O terror paralisou-me.
Ele não podia estar a falar a sério.
Ninguém podia ser tão monstruoso.
"Tu és louco", murmurei, o meu corpo a tremer incontrolavelmente.
"Eu sou prático", corrigiu ele, o seu aperto a intensificar-se.
"A vida da Ana é a nossa prioridade. Tu devias entender isso."
"Eu nunca vou deixar que me toques outra vez", sibilei, a adrenalina a dar-me uma nova força.
Com um grito, dei-lhe uma joelhada com toda a minha força.
Ele dobrou-se de dor, soltando-me.
Não hesitei. Corri para a porta, abri-a e fugi para o corredor.
Corri escada abaixo, os meus pulmões a arder, o som dos seus passos furiosos atrás de mim.
Cheguei à rua e continuei a correr, sem olhar para trás.
Não sei para onde ia, só sabia que tinha de fugir.
O meu telemóvel tocou de novo. Era o meu advogado, o Dr. Almeida.
Atendi, sem fôlego.
"Catarina? Onde estás? O Miguel acabou de me ligar. Ele está a acusar-te de agressão."
"Ele encontrou-me. Ele ameaçou-me", disse eu, ofegante.
"Ele disse... ele disse que queria o meu outro rim."
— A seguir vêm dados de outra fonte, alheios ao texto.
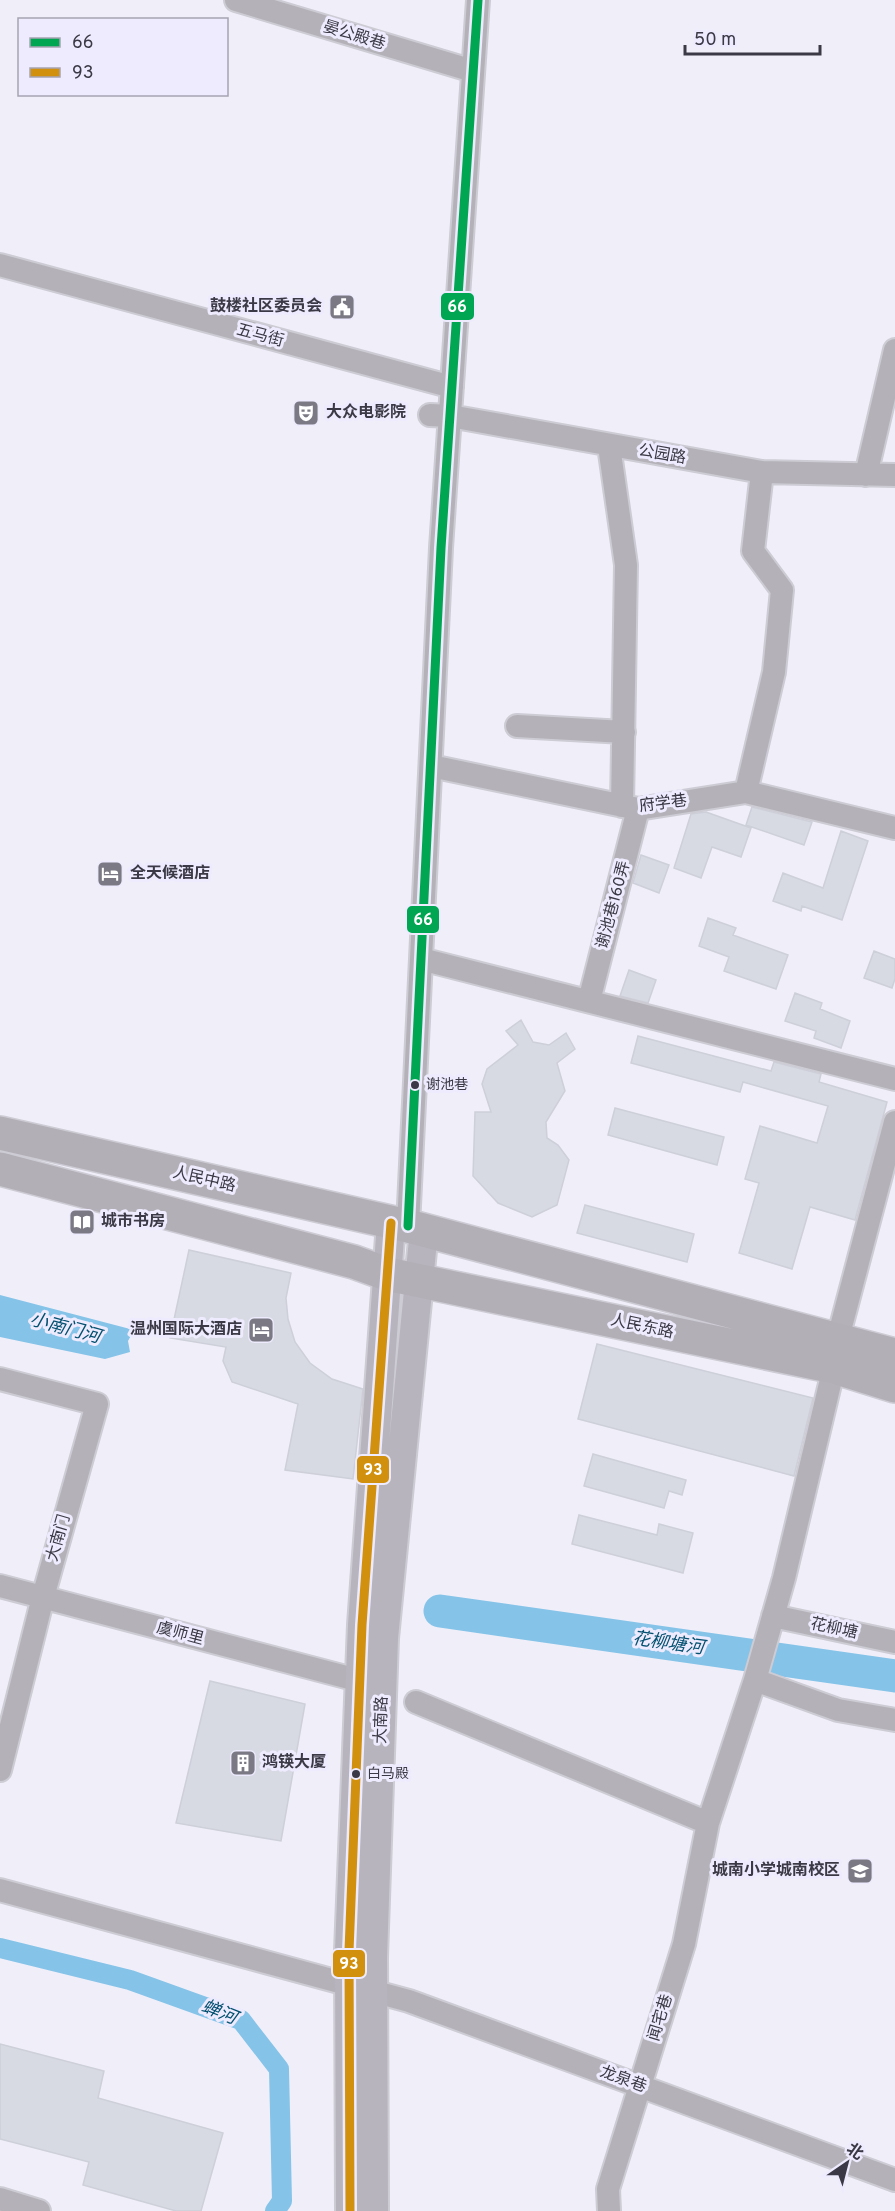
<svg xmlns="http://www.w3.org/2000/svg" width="895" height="2211" font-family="Overpass,'Noto Sans SC',sans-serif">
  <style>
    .water { fill: #85c3e8 }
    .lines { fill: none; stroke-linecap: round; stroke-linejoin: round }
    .canal { stroke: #85c3e8; stroke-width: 20 }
    .river { stroke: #85c3e8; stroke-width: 33 }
    .building { fill: #d7d9e3; stroke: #cdcfd9; stroke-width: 1.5 }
    .minor-casing { stroke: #cdcbd4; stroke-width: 26 }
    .major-casing { stroke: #cdcbd4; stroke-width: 32 }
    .highway-casing { stroke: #cdcbd4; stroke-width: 36 }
    .minor { stroke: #b4b2b8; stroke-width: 22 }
    .major { stroke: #b7b4bd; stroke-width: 28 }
    .highway { stroke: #b3afb7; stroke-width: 33 }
    .bus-1-casing { stroke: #edebfd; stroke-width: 14 }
    .bus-2-casing { stroke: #edebfd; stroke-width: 14 }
    .bus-1 { stroke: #00a651; stroke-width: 9 }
    .bus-2 { stroke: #d1900e; stroke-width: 9 }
    .bus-dot { fill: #3b3945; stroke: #edebfd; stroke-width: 2 }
    .labels { text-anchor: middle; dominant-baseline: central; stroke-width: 6; stroke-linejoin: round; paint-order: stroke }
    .bus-label { font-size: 14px; fill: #3b3945; stroke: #edebfd; text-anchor: start }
    .street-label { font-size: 16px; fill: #3b3945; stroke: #edebfd }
    .poi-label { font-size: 16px; font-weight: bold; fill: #3b3945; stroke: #edebfd; text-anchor: start }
    .water-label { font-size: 18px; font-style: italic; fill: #045070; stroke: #edebfd }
    .line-badge { stroke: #edebfd; stroke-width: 2 }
    .badge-label { font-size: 16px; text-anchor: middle; font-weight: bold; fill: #fff }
  </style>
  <rect width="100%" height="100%" fill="#f0eff9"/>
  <!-- water -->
  <path class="water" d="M0,1295L134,1330L128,1341L130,1352L105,1359L0,1337Z"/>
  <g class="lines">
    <!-- canal -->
    <path class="canal" d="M0,1948L130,1980L241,2020L279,2069L282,2201L275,2211"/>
    <!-- river -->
    <path class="river" d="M440,1611L895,1676"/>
  </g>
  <!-- building -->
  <path class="building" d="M752,807L812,822L804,845L746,825Z
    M706,812L751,828L741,857L712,847L701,878L674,868L691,814Z
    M841,831L868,841L842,920L802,906L801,911L773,901L783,873L823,888Z
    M641,855L669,865L659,893L633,883Z
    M708,918L736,928L733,935L788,955L776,989L724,971L729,957L699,946Z
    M874,951L895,959V979L892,988L864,978Z
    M629,970L656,980L648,1003L620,996Z
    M795,993L822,1003L820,1009L850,1021L841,1048L814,1038L816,1031L785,1021Z
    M521,1020L533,1042L549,1045L566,1033L575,1049L557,1063L565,1091L546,1122L547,1138L558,1145L569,1160L557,1205L532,1217L498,1203L473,1176L475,1112H491L482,1084L487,1069L518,1045L506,1031Z
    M638,1036L771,1071L774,1062L821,1074L819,1082L887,1102L855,1220L810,1207L792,1269L739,1253L759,1183L745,1179L760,1126L817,1143L828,1106L743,1082L740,1092L631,1063Z
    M615,1108L724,1137L717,1165L608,1135Z
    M585,1205L694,1234L687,1262L577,1233Z
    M189,1250L291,1273L286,1298L288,1319L295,1342L310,1363L332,1379L363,1389L353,1479L285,1470L298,1404L232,1382L223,1361L226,1347L170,1338Z
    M597,1344L813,1398L794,1476L578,1419Z
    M593,1454L686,1480L682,1495L669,1491L664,1508L584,1486Z
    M579,1515L657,1535L659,1524L693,1533L683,1573L572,1544Z
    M210,1681L305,1704L281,1841L176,1823Z
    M0,2044L104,2071L98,2098L223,2133L201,2211H176L83,2185L89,2162L0,2139Z"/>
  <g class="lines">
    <defs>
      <path id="minor" d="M236,0L473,71
        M0,265L452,387
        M430,415L450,416L762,472L895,475
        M609,446L626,565L622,806
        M866,475L895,350
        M517,726L624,732
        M431,766L638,809L746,792L895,828
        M746,792L774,672L782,590L753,551L762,472
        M421,959L895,1079
        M589,1001L638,809
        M408,1226L441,548L478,0
        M0,1379L97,1404L43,1597L0,1770
        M0,1586L361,1681
        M773,1616L895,1642
        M755,1680L838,1710L895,1720
        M416,1702L708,1823
        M0,1890L409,2001L895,2180
        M0,2199L39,2211
        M609,2211L608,2189L684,1944L708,1823L755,1680L784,1578L834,1367L838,1338L895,1122"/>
      <path id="major" d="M350,2211L349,1951L362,1625L391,1223
        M374,2211L373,1957L384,1638L424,1230"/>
      <path id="highway" d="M0,1133L408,1226L895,1355
        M0,1169L354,1262L387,1274L834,1367L895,1386"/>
    </defs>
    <!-- minor casing -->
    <use href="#minor" class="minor-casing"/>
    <!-- major casing -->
    <use href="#major" class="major-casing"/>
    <!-- highway casing -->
    <use href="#highway" class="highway-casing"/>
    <!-- minor -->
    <use href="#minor" class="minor"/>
    <!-- major -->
    <use href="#major" class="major"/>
    <!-- highway -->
    <use href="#highway" class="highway"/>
    <defs>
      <path id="bus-1" d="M408,1226L441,548L478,0"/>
      <path id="bus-2" d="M350,2211L349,1951L362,1625L391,1223"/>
    </defs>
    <!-- bus-1 casing -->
    <use href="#bus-1" class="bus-1-casing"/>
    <!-- bus-2 casing -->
    <use href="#bus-2" class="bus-2-casing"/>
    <!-- bus-1 -->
    <use href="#bus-1" class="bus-1"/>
    <!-- bus-2 -->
    <use href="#bus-2" class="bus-2"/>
  </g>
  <!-- icons -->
  <defs>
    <symbol id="civic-square" viewBox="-11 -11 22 22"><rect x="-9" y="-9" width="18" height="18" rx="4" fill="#7a7984" stroke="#edebfd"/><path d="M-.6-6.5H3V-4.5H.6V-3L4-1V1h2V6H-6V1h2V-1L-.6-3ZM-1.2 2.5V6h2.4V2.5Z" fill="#fff"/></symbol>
    <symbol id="theatre-square" viewBox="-11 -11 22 22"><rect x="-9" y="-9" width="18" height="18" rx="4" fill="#7a7984" stroke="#edebfd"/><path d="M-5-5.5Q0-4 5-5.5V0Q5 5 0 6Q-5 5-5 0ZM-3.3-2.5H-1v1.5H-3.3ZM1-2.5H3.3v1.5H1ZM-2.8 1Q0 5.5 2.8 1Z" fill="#fff"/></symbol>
    <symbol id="hotel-square" viewBox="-11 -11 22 22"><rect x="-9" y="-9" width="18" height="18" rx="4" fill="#7a7984" stroke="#edebfd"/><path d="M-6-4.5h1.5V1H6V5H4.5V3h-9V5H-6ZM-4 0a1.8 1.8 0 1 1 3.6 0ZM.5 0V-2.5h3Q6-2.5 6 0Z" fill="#fff"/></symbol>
    <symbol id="library-square" viewBox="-11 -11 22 22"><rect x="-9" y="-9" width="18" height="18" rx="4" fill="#7a7984" stroke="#edebfd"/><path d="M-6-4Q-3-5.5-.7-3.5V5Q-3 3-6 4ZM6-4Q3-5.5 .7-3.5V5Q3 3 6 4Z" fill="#fff"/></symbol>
    <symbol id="building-square" viewBox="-11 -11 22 22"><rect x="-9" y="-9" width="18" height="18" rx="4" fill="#7a7984" stroke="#edebfd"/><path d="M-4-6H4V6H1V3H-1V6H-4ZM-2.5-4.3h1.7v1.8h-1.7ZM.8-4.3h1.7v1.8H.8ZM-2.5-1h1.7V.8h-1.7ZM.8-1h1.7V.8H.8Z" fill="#fff"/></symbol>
    <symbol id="school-square" viewBox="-11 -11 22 22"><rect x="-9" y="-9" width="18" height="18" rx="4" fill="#7a7984" stroke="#edebfd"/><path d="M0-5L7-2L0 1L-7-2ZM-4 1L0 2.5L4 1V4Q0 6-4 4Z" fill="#fff"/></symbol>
  </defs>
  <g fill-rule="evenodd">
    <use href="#civic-square" x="327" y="292" width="30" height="30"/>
    <use href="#theatre-square" x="291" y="398" width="30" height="30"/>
    <use href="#hotel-square" x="95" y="859" width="30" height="30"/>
    <use href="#library-square" x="67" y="1207" width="30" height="30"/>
    <use href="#hotel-square" x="246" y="1315" width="30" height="30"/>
    <use href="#building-square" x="228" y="1748" width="30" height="30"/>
    <use href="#school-square" x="845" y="1856" width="30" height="30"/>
  </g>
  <!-- markers -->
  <g class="bus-dot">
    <circle cx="415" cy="1085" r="5"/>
    <circle cx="356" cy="1774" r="5"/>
  </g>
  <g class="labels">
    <!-- bus labels -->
    <g class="bus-label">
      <text x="426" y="1085">谢池巷</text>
      <text x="367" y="1774">白马殿</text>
    </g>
    <!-- street labels -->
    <g class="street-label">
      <text transform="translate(354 36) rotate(17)">晏公殿巷</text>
      <text transform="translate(260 336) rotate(15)">五马街</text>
      <text transform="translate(662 455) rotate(10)">公园路</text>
      <text transform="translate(663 804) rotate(-7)">府学巷</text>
      <text transform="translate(614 905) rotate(-75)">谢池巷160弄</text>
      <text transform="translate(204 1180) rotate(13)">人民中路</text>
      <text transform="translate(642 1327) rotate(12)">人民东路</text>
      <text transform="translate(59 1538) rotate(-74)">大南门</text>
      <text transform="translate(834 1629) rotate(12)">花柳塘</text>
      <text transform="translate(180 1634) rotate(15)">虞师里</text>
      <text transform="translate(382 1720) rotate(-88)">大南路</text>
      <text transform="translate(661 2018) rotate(-73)">闻宅巷</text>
      <text transform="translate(623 2080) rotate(20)">龙泉巷</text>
    </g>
    <!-- poi labels -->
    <g class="poi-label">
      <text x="322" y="307" text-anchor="end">鼓楼社区委员会</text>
      <text x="326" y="413">大众电影院</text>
      <text x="130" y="874">全天候酒店</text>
      <text x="101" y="1222">城市书房</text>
      <text x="242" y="1330" text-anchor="end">温州国际大酒店</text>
      <text x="262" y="1763">鸿锳大厦</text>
      <text x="840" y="1871" text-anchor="end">城南小学城南校区</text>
    </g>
    <!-- water labels -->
    <g class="water-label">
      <text transform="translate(65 1329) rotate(15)">小南门河</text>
      <text transform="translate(668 1644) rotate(8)">花柳塘河</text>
      <text transform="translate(219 2013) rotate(22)">蝉河</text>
    </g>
  </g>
  <g class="line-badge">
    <rect x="440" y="292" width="35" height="29" rx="6" fill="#00a651"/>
    <rect x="406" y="905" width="34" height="29" rx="6" fill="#00a651"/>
    <rect x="356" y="1455" width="34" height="29" rx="6" fill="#d1900e"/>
    <rect x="332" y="1949" width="34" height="29" rx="6" fill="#d1900e"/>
  </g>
  <g class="badge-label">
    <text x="457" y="312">66</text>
    <text x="423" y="925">66</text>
    <text x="373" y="1475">93</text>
    <text x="349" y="1969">93</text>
  </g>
  <!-- legend -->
  <rect x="18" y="18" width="210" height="78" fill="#edebfd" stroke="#a6a4b3" stroke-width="1.5"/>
  <rect x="30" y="38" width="30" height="9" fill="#00a651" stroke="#a6a4b3" stroke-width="1.5"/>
  <text x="72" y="48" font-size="18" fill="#3b3945">66</text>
  <rect x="30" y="68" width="30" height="9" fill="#d1900e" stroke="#a6a4b3" stroke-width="1.5"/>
  <text x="72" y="78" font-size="18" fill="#3b3945">93</text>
  <!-- north arrow -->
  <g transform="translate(847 2163) rotate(35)" stroke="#edebfd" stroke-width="4.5" paint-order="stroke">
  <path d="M0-4.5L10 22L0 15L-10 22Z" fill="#3b3945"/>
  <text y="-9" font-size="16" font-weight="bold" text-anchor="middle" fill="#3b3945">北</text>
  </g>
  <!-- scale -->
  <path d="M685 45v9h135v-9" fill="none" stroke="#3b3945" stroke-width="3"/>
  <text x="694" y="45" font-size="18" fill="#3b3945" stroke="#edebfd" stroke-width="4.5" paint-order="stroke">50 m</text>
</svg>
Houve um silêncio chocado do outro lado.
"Catarina, ouve-me com atenção. Vai para um lugar público. Uma esquadra da polícia, um café cheio de gente, qualquer lugar. Não fiques sozinha. Eu vou tratar disto."
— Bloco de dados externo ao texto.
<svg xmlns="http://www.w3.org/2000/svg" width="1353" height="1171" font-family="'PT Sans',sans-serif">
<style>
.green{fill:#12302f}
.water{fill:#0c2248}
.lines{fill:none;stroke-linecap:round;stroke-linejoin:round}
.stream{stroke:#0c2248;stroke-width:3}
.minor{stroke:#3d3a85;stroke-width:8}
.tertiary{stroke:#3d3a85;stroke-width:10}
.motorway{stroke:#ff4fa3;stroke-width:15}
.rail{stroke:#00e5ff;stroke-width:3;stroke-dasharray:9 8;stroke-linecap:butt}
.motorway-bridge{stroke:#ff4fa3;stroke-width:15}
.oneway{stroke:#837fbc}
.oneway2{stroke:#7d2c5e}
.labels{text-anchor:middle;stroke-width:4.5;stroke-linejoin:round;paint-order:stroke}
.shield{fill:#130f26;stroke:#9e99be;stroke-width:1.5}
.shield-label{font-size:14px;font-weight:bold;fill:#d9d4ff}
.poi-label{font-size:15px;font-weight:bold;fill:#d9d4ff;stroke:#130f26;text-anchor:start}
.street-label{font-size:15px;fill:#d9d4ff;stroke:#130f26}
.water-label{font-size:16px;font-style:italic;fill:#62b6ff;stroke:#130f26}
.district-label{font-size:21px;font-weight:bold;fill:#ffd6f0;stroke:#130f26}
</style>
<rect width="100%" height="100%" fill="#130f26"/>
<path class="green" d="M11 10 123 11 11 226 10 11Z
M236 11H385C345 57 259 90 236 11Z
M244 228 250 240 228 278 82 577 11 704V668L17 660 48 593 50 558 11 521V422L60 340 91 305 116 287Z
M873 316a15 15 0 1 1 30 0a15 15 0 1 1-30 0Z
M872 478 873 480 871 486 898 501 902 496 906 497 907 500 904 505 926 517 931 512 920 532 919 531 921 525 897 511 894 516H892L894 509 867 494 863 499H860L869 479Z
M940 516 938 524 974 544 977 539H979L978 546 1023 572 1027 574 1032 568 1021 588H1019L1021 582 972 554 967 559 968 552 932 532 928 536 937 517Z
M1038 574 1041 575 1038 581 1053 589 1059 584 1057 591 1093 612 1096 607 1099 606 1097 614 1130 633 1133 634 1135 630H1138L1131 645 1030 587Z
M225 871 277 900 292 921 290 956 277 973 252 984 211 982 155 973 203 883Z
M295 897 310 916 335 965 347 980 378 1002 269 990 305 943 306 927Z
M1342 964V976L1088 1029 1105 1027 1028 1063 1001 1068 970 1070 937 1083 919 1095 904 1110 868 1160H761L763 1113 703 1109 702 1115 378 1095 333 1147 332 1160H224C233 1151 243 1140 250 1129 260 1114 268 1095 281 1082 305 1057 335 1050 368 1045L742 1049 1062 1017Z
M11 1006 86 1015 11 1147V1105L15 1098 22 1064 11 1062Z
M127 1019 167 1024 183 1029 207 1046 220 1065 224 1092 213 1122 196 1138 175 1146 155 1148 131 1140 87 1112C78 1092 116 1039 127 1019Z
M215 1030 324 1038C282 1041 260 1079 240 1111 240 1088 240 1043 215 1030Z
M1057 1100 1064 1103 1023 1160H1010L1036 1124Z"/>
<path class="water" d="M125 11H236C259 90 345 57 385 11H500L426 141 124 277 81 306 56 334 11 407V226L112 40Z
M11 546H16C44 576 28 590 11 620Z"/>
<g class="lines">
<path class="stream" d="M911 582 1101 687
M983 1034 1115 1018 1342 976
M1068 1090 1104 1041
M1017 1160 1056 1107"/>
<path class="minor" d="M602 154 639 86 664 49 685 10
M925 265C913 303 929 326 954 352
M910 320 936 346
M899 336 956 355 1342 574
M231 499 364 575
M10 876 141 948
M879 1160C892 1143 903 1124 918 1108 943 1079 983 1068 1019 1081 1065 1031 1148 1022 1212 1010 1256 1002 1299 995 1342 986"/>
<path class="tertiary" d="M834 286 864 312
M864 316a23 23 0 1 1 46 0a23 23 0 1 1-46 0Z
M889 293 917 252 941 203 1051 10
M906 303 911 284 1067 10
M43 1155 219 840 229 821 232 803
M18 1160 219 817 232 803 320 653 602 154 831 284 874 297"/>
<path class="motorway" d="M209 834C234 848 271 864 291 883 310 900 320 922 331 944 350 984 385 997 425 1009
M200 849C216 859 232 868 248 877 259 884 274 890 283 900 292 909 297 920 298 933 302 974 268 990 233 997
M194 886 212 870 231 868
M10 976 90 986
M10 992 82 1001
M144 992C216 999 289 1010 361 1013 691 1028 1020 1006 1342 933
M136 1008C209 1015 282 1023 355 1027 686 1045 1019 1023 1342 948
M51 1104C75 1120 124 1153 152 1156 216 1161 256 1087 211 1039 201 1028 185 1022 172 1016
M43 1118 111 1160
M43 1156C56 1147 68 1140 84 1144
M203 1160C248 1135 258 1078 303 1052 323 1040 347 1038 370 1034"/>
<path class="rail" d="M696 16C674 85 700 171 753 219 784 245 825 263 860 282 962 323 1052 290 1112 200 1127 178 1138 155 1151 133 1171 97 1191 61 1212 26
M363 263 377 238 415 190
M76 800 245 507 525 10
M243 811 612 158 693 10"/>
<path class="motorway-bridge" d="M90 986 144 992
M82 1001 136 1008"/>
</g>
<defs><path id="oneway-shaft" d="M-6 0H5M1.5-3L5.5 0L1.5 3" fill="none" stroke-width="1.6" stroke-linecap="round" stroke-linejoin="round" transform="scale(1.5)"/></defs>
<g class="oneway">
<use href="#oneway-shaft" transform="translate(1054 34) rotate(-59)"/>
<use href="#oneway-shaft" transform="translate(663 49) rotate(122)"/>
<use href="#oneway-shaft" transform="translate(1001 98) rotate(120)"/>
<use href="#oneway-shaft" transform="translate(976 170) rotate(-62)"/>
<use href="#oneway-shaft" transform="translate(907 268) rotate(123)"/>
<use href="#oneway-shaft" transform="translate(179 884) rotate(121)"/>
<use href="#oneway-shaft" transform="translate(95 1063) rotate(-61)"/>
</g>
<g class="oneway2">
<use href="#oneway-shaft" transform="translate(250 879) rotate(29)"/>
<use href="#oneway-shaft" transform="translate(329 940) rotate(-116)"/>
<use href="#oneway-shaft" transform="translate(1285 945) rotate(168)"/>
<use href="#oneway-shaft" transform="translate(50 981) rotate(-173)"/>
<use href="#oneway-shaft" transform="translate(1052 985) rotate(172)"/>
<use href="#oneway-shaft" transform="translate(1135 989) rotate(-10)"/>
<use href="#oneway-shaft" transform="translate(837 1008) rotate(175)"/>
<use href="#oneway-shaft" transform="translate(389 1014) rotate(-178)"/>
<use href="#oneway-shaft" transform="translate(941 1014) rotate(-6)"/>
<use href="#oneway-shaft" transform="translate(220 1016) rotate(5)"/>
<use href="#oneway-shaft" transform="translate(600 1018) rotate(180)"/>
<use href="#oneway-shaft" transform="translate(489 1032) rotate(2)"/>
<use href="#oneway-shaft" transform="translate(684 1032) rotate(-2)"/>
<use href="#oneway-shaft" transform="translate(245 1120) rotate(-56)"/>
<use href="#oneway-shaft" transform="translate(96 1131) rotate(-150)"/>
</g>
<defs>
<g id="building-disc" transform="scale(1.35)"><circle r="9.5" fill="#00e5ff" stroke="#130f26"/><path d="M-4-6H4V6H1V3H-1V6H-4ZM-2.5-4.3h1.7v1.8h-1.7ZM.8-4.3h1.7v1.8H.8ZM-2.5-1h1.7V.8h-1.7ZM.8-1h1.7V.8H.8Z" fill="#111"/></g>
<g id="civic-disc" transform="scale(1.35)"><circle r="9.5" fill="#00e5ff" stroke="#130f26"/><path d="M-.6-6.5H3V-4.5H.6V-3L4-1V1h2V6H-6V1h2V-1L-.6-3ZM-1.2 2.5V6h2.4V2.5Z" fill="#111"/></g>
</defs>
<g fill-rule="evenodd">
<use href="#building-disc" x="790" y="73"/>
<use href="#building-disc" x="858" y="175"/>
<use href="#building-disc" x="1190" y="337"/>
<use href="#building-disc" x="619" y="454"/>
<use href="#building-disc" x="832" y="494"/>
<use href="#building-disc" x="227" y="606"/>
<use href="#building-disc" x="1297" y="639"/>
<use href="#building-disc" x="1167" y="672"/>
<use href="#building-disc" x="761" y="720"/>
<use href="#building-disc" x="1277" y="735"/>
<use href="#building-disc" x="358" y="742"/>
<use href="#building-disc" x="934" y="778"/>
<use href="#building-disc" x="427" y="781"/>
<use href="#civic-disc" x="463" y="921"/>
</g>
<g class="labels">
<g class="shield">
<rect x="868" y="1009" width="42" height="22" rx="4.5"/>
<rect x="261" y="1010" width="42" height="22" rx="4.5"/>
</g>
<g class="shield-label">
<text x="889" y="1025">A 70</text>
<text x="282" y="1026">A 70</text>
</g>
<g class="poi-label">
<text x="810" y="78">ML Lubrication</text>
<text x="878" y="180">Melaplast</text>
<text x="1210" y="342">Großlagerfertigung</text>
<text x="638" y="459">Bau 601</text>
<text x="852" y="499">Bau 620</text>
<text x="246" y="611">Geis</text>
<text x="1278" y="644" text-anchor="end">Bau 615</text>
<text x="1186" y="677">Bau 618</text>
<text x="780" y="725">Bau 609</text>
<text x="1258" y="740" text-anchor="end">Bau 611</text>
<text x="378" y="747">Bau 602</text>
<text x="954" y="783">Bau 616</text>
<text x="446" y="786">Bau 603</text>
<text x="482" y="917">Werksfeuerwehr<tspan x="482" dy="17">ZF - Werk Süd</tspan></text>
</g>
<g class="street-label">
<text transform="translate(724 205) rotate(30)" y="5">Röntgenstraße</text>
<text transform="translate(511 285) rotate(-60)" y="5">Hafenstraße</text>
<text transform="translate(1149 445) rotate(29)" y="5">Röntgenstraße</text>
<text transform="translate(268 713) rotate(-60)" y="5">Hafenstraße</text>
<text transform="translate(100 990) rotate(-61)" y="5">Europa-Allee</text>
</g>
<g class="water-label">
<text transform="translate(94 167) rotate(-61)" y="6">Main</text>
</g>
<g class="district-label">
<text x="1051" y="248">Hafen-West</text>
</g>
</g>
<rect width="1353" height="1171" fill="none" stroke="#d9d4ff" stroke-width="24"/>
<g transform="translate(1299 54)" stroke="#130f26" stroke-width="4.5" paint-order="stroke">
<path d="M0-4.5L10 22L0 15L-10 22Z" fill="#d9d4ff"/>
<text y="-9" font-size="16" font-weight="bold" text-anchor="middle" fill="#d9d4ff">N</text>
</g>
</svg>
Segui as suas instruções. Entrei no primeiro café que vi, um lugar pequeno e barulhento.
Encontrei uma mesa no canto e sentei-me, a tremer.
O meu reflexo no vidro da janela mostrava uma mulher pálida e assustada.
Eu não me reconhecia.
O que é que a minha vida se tinha tornado?
Pedi um café, as minhas mãos a tremer tanto que mal conseguia segurar a chávena.
O meu telemóvel vibrou com uma mensagem.
Era do Miguel.
"Podes correr, mas não te podes esconder. Eu vou encontrar-te."
Senti um arrepio.
Ele não ia desistir. Eles não iam desistir.
Para eles, eu não era uma pessoa. Eu era um recurso. Uma coleção de partes do corpo prontas a serem colhidas.
O Dr. Almeida ligou-me de volta.
"Catarina, eu falei com ele. Ele retirou a queixa. Mas eu pedi uma ordem de restrição. Ele não se pode aproximar de ti."
Senti um pequeno alívio.
"Obrigada, Dr. Almeida."
"Não me agradeças ainda. Pessoas como ele não se importam com ordens de restrição. Tens de ter muito cuidado. Tens algum lugar para onde ir? Família, amigos?"
Pensei por um momento.
A minha avó tinha morrido. Não tinha mais família.
Os meus amigos... o Miguel tinha-se certificada de me afastar de todos eles ao longo dos anos.
Estava sozinha.
"Não", respondi, a minha voz um sussurro. "Não tenho ninguém."